Exercise details: Below is a set of entries. Reproduce exactly the lines from the one containing "X167640000Y-109855000D01*" through the end, both included.

Segment Open

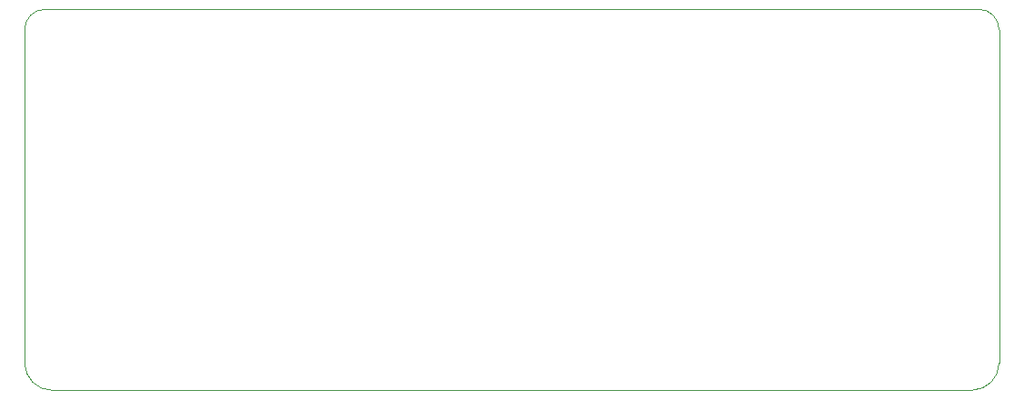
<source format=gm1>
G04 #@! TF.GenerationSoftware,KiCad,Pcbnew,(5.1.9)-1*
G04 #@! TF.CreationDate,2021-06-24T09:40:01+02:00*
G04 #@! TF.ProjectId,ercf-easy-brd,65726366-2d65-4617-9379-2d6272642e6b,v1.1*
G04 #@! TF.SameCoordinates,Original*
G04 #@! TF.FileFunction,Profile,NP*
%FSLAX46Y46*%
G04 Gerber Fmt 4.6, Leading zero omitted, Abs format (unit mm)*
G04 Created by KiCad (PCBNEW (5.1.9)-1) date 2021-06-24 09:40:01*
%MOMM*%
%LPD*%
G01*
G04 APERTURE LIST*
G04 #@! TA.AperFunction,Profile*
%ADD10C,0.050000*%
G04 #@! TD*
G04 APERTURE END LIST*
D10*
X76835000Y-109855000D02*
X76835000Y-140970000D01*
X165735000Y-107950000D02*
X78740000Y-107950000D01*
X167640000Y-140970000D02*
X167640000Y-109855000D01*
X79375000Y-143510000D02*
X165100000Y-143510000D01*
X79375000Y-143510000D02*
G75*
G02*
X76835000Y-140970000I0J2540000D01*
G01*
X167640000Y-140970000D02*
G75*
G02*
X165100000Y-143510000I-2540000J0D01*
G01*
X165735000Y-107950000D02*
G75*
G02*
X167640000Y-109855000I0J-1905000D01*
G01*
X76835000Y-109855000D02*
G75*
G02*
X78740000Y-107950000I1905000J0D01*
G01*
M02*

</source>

Segment Closed

Exercise result:
X167640000Y-109855000D01*
X79375000Y-143510000D02*
X165100000Y-143510000D01*
X79375000Y-143510000D02*
G75*
G02*
X76835000Y-140970000I0J2540000D01*
G01*
X167640000Y-140970000D02*
G75*
G02*
X165100000Y-143510000I-2540000J0D01*
G01*
X165735000Y-107950000D02*
G75*
G02*
X167640000Y-109855000I0J-1905000D01*
G01*
X76835000Y-109855000D02*
G75*
G02*
X78740000Y-107950000I1905000J0D01*
G01*
M02*

</source>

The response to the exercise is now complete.